The inclusion of sodium prevents your blood sodium levels from dropping too low which in turn prevents the kidneys from excessively ramping up urine production, which would negate the effects of putting fluid back in!

In addition, many recovery methods - massage and compression garments to name a few - aid recovery by increasing blood flow. If recovery hinges on adequate blood flow then dehydration-induced blood-volume loss places you on the back foot and potentially impairs the speed of recovery.


Last (but definitely not least) is the key to long-term recovery and adaptation - sleep.

Sleep is extremely powerful for recovery and, despite its importance, it's something we’re all guilty of neglecting from time to time.

It’s a fundamentally important process that is necessary for maintaining our body’s cognitive, physical, and metabolic processes, which includes immune-system function, energy balance (glucose metabolism) and hormone regulation (e.g. cortisol, testosterone, and human growth hormone - which is important for tissue repair).

How much sleep an individual needs will vary. For instance, during periods of heavy training an athlete would benefit from having a little more. The standard suggestion for adults aged between 18 and 60 is a good 8+ hours of sleep a night.

In our current society it’s common to be sleep-deprived. Everyone can think of someone who says with pride that they’re able to function just fine off of 5-6 hours of sleep. In reality, these individuals have only become accustomed to the impairments induced by lack of sleep.

It’s not all about sleep duration, it’s also the quality of sleep you’re getting. Only quality sleep instigates proper recovery. These days you’re able to purchase sleep trackers or download an app on your phone, but the easiest way of getting higher quality sleep is to make it a priority. If you’re an athlete, getting enough sleep should be as big a part of your training program as your exercise sessions.

To facilitate quality sleep, you should aim to create a dark, quiet, and cool sleeping environment, while you should also switch off electronics and screens (especially blue-light emitting screens) at least 30-minutes beforehand. Having a regular bed and waking time is also encouraged.
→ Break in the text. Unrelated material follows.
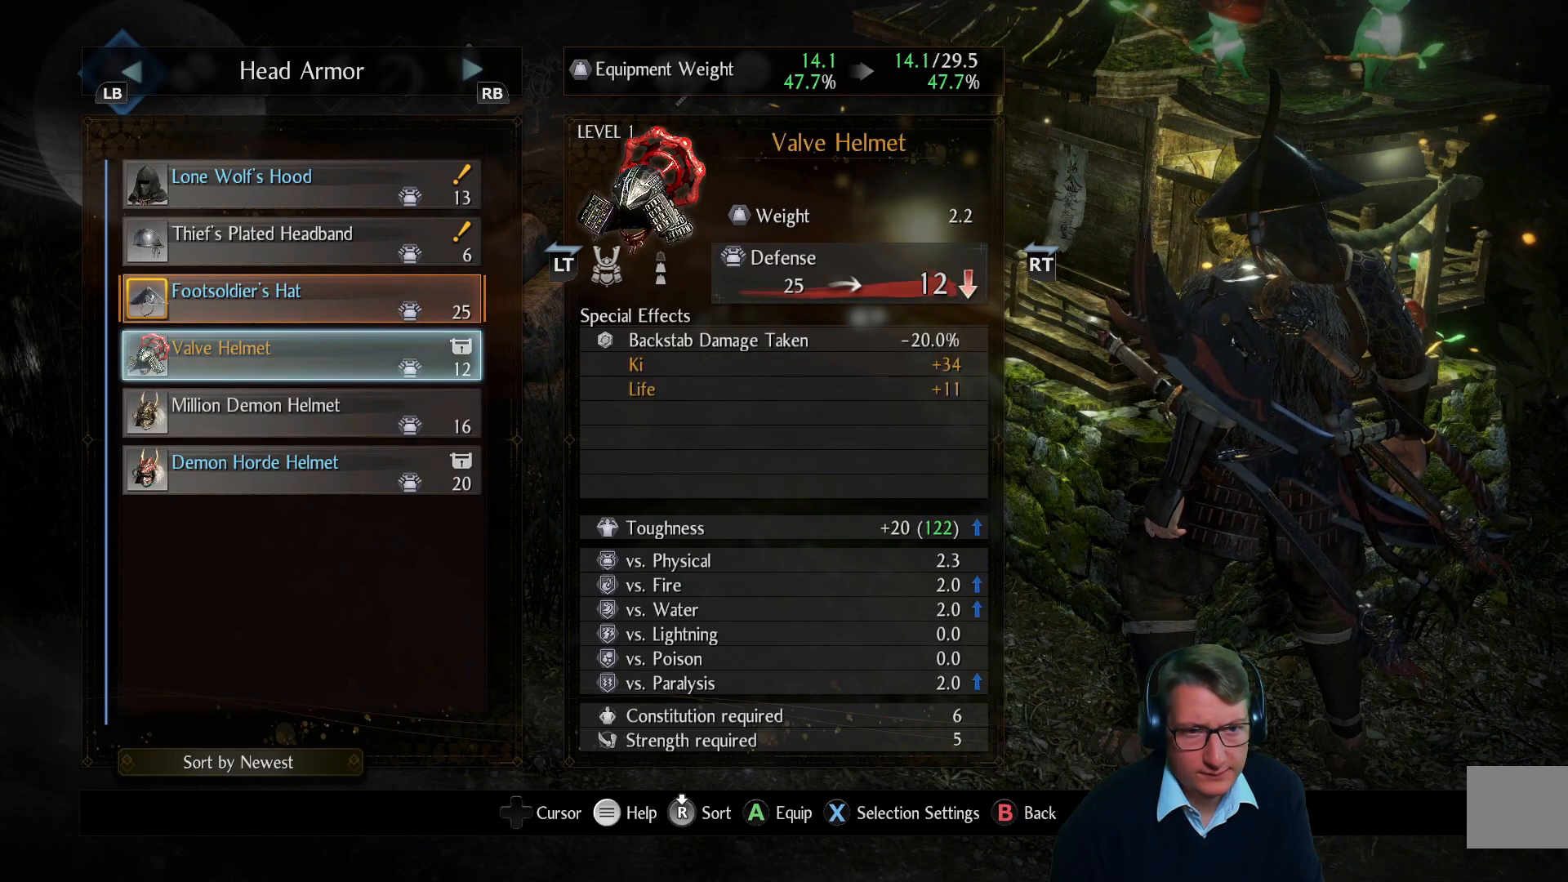
{"buttons": [], "left_stick": "center", "right_stick": "center", "events": [[233, "DPAD_UP", "down"], [317, "DPAD_UP", "up"]]}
For more information, check out Matthew Walker's Why We Sleep, which Andy has reviewed here

Putting these simple things into place can have big pay-offs for your sleep quality and in turn, your recovery.


Recovery is arguably as important as your training. So, giving proper time to recovery will go a long way to helping optimise your performance. The beauty of it though is that you don’t need to spend a lot of time or money to really nail recovery.

Too many athletes today are looking for an exact scientific formula to tell them what to eat, drink, sleep, and do. The problem with this approach is it takes us further and further away from the ‘basics’ and what actually matters - eating, drinking and sleeping well.

Getting your nutrition, hydration and sleep right will have the biggest pay-offs. Once you’ve got these down, then consider turning your attention to the gadgets and the gizmos.